◆ Assigned task A: Repeat everything in the Tor relay post from "Tor is a peer-to-peer" down to "easy to read.", word for word.
◆ Assigned task B: According to the Tor relay post, why does the slowdown from cheap hardware show up immediately in throughput? Answer in one to three sentences.
◆ Assigned task C: Pick up the Tor relay post where it stops and keep writing it.

◆ Text segment:
- - - - - - -
Implementing a Tor relay from scratch

The last few weeks I have been spending my free time on implementing a Tor OR (Onion Relay) in the Go language (golang.org). After a while I realized the language was not suited for the project, and stopped working on it. Today I am sharing what I learned, and will release the partially working code on github.com/tvdw/gotor.

In this post I will refer to the network protocol as ‘Tor’, the original implementation as ‘CTor’, and my implementation as ‘GoTor’, in an attempt to reduce confusion between the different versions. For consistency all network speeds are noted as a combined upload plus download, so divide by two where you think it is relevant.

Tor

Tor is a peer-to-peer network protocol that provides privacy to its users. It does so by encrypting the data several times, and sending it through a path (‘circuit’) of multiple servers before it reaches the final destination. Each layer of encryption can only be decrypted by the server it is intended for, so that any node in the circuit can only ever know its immediate neighbors. torproject.org has a better explanation of the network in case you’re interested.

The network has a specification document, but carefully following it will result in an implementation that does not work (this has now been corrected). This posed some challenges, but luckily the CTor source code is relatively easy to read.

The goal

For a while I have been running Tor nodes using CTor. In November 2014 those nodes relayed a total of about 400 terabytes, which is an average of roughly 1200 Mbit per second. Each machine has cheap hardware to push the costs down, but the lack of AES-NI instructions on the CPUs cause a significant slowdown. CTor’s implementation is essentially single-threaded, with only a very small amount of work being done in background threads, so the slowdown of having cheap hardware is immediately noticeable in throughput.
- - - - - - -
◆ Source information:
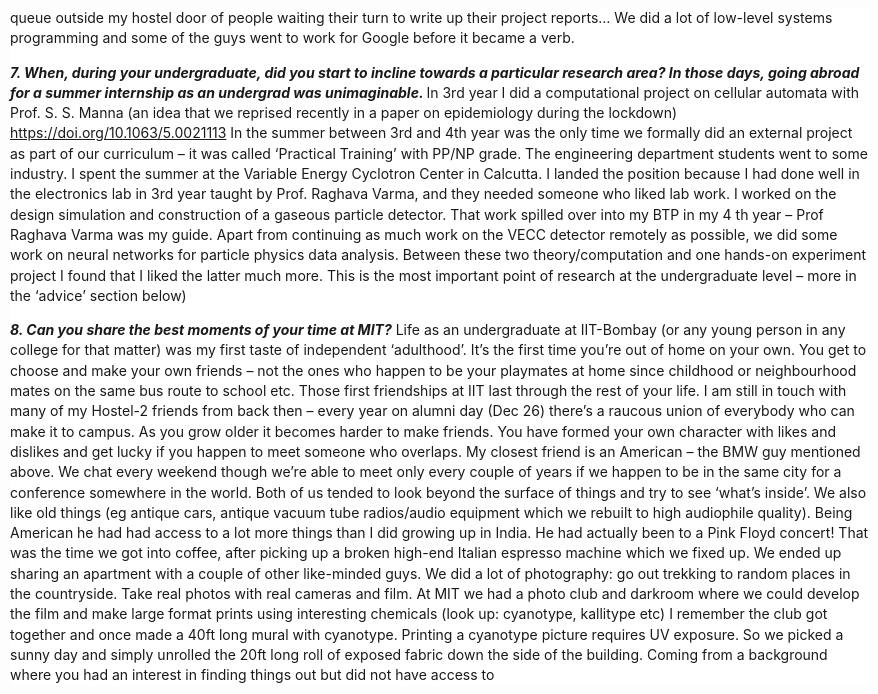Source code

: queue outside my hostel door of people waiting their turn to write up their project reports… We did a lot 
of low-level systems programming and some of the guys went to work for Google before it became a 
verb.
  
<b><i>7. When, during your undergraduate, did you start to incline towards a particular research area?
In those days, going abroad for a summer internship as an undergrad was unimaginable. </i></b>
In 3rd year I did a computational project on cellular automata with Prof. S. S. Manna (an idea that we 
reprised recently in a paper on epidemiology during the lockdown) https://doi.org/10.1063/5.0021113
In the summer between 3rd and 4th year was the only time we formally did an external project as part of 
our curriculum – it was called ‘Practical Training’ with PP/NP grade. The engineering department 
students went to some industry. I spent the summer at the Variable Energy Cyclotron Center in Calcutta. 
I landed the position because I had done well in the electronics lab in 3rd year taught by Prof. Raghava 
Varma, and they needed someone who liked lab work. I worked on the design simulation and 
construction of a gaseous particle detector. That work spilled over into my BTP in my 4
th year – Prof 
Raghava Varma was my guide. Apart from continuing as much work on the VECC detector remotely as 
possible, we did some work on neural networks for particle physics data analysis.
Between these two theory/computation and one hands-on experiment project I found that I liked the 
latter much more. 
This is the most important point of research at the undergraduate level – more in the ‘advice’ section 
below)
  
<b><i>8. Can you share the best moments of your time at MIT?</i></b>
Life as an undergraduate at IIT-Bombay (or any young person in any college for that matter) was my first 
taste of independent ‘adulthood’. It’s the first time you’re out of home on your own. You get to choose 
and make your own friends – not the ones who happen to be your playmates at home since childhood or 
neighbourhood mates on the same bus route to school etc. Those first friendships at IIT last through the 
rest of your life. I am still in touch with many of my Hostel-2 friends from back then – every year on 
alumni day (Dec 26) there’s a raucous union of everybody who can make it to campus.
As you grow older it becomes harder to make friends. You have formed your own character with likes 
and dislikes and get lucky if you happen to meet someone who overlaps. My closest friend is an 
American – the BMW guy mentioned above. We chat every weekend though we’re able to meet only 
every couple of years if we happen to be in the same city for a conference somewhere in the world. Both 
of us tended to look beyond the surface of things and try to see ‘what’s inside’. We also like old things (eg 
antique cars, antique vacuum tube radios/audio equipment which we rebuilt to high audiophile quality). 
Being American he had had access to a lot more things than I did growing up in India. He had actually 
been to a Pink Floyd concert! That was the time we got into coffee, after picking up a broken high-end 
Italian espresso machine which we fixed up. We ended up sharing an apartment with a couple of other 
like-minded guys. We did a lot of photography: go out trekking to random places in the countryside. 
Take real photos with real cameras and film. At MIT we had a photo club and darkroom where we could 
develop the film and make large format prints using interesting chemicals (look up: cyanotype, kallitype 
etc) I remember the club got together and once made a 40ft long mural with cyanotype. Printing a 
cyanotype picture requires UV exposure. So we picked a sunny day and simply unrolled the 20ft long roll 
of exposed fabric down the side of the building.
Coming from a background where you had an interest in finding things out but did not have access to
- - - - - - -
◆ Task output A:
Tor is a peer-to-peer network protocol that provides privacy to its users. It does so by encrypting the data several times, and sending it through a path (‘circuit’) of multiple servers before it reaches the final destination. Each layer of encryption can only be decrypted by the server it is intended for, so that any node in the circuit can only ever know its immediate neighbors. torproject.org has a better explanation of the network in case you’re interested.

The network has a specification document, but carefully following it will result in an implementation that does not work (this has now been corrected). This posed some challenges, but luckily the CTor source code is relatively easy to read.

◆ Task output B: CTor's implementation is essentially single-threaded, and only a very small amount of work runs in background threads. So the slowdown caused by the cheap CPUs, which lack AES-NI instructions, directly limits throughput.

◆ Task output C:
To maximize the amount of relayed data, it is normal to simply run multiple instances of the program, up to two per IP address. Running multiple instances of CTor on the same computer causes inefficiencies, such as needing more connections to other servers and trouble in balancing network throughput, so I set out to write a Tor relay in a way that uses all CPU cores. My final goal was to beat the Tor speed record, which was at roughly 200 megabytes per second.

The path

I started by just reading the specification documents, and quickly understood the basics of the network. I then decided on a language: for a while a colleague had been pushing me to write Go, so I picked Go. It took me about a day to pick up the basics and I got started.

First up: the TLS code. Instead of using OpenSSL, Go has its own TLS implementation called “crypto/tls“, apparently because agl__, one of the people working on the language, decided so. Lots of features are missing, from DH key exchange to extracting the ClientHello message. Next to that, a quick performance benchmark showed that this implementation was very slow compared to popular OpenSSL bindings for Go. So I went with OpenSSL. While I had to fork the code to add some extra bindings, it was mostly painless.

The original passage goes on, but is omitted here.